● **WHAT IS NEEDED**
Using the records that follow, count the lines containing the word "encuentra" and give that number only.

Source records
§ §
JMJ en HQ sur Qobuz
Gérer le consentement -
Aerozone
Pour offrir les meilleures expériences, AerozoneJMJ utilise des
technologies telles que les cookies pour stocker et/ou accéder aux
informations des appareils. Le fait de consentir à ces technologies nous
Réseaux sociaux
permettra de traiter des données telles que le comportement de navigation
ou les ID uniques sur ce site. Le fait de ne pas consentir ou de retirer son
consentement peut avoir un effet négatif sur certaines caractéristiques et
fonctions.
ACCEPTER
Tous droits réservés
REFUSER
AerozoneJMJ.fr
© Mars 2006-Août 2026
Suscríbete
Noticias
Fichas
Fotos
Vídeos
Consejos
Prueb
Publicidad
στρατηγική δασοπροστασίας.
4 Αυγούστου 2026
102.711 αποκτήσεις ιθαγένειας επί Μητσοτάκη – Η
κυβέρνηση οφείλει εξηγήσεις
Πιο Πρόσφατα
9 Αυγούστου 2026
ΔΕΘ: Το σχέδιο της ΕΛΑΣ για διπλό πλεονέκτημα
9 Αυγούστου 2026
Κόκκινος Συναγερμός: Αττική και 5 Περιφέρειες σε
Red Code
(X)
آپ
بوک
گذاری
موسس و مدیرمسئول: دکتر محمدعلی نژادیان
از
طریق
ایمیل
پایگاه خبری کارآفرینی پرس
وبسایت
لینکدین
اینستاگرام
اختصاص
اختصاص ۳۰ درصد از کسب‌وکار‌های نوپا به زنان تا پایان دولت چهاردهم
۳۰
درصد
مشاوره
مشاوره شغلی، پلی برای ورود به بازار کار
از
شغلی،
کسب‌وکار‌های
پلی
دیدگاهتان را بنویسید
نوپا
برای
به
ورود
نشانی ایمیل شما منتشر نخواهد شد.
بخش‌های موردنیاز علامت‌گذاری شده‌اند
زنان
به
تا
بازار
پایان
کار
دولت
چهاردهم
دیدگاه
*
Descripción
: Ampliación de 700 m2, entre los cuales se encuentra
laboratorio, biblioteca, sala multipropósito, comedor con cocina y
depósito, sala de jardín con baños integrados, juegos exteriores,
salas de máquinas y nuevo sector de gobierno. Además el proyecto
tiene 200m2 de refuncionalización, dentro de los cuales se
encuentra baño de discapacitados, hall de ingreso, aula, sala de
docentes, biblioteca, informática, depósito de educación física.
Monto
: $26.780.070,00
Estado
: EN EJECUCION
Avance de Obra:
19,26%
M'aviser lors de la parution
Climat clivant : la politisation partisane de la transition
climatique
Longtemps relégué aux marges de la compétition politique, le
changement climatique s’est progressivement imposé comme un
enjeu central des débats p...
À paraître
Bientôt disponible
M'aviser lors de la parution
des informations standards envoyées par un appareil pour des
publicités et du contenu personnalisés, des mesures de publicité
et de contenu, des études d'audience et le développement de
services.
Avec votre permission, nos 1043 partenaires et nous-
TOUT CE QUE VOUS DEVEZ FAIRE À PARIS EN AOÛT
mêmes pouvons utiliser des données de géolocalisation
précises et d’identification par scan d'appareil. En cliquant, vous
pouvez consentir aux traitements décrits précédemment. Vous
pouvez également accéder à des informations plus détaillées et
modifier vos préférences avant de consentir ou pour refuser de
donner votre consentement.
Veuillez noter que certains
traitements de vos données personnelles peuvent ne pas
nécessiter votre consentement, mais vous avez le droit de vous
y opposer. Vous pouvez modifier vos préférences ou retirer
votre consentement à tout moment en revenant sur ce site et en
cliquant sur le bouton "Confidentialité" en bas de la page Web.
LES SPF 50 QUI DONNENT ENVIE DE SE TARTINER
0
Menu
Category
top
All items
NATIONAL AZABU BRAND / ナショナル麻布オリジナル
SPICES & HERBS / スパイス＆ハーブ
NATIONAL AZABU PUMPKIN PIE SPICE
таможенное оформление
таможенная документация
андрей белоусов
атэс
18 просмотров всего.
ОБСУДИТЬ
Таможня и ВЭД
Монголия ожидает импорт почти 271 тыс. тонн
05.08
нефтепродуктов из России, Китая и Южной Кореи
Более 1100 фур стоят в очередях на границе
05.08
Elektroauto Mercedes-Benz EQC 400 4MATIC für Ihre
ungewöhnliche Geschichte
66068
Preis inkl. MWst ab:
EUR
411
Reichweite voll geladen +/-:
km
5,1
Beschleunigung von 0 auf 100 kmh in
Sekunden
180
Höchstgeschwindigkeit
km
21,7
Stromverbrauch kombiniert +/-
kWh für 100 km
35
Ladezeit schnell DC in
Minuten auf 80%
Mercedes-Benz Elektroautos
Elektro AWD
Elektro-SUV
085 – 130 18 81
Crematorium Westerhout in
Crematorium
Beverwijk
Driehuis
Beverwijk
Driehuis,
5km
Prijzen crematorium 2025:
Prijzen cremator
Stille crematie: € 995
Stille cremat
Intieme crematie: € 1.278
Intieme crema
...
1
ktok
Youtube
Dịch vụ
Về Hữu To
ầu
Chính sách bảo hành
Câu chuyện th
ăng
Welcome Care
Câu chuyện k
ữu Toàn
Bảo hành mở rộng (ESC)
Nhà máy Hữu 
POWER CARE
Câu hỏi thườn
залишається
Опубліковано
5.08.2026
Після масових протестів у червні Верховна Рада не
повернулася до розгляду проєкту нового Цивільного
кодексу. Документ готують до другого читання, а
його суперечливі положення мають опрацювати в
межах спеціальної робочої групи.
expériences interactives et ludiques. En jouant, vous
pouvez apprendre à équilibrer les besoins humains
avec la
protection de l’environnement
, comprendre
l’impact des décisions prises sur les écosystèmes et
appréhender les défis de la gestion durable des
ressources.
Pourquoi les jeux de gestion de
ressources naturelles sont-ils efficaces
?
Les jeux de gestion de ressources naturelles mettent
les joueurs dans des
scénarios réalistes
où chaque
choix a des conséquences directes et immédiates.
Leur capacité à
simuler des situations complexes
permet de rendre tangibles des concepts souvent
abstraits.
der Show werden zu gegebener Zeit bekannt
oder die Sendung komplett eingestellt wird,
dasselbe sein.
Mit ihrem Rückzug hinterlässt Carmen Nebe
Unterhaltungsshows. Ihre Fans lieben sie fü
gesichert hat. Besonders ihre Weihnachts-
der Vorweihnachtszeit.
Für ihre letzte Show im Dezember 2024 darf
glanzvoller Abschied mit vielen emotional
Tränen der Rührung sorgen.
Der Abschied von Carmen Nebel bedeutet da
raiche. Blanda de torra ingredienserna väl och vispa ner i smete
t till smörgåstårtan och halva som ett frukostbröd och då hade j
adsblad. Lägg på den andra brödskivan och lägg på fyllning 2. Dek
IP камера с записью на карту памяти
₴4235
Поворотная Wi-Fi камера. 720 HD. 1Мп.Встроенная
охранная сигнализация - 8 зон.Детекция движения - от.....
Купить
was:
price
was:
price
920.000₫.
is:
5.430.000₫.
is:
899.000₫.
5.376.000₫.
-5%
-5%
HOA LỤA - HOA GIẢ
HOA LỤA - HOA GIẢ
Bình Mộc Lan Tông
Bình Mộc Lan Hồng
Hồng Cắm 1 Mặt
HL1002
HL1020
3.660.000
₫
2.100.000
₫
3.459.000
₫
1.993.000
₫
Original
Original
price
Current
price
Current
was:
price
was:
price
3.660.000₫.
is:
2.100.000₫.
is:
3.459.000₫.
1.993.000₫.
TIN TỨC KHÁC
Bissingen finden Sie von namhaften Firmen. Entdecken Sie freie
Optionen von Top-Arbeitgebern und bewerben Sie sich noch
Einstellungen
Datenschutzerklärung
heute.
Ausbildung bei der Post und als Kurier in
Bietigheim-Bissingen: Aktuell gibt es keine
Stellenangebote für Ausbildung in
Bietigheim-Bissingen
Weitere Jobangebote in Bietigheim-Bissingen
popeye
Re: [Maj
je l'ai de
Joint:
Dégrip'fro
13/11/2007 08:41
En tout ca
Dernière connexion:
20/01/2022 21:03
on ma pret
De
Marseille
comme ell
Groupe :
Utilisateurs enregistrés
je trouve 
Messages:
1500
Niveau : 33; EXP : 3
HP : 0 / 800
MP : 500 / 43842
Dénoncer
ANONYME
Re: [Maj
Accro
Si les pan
§ §
● **RESPONSE BELOW**
2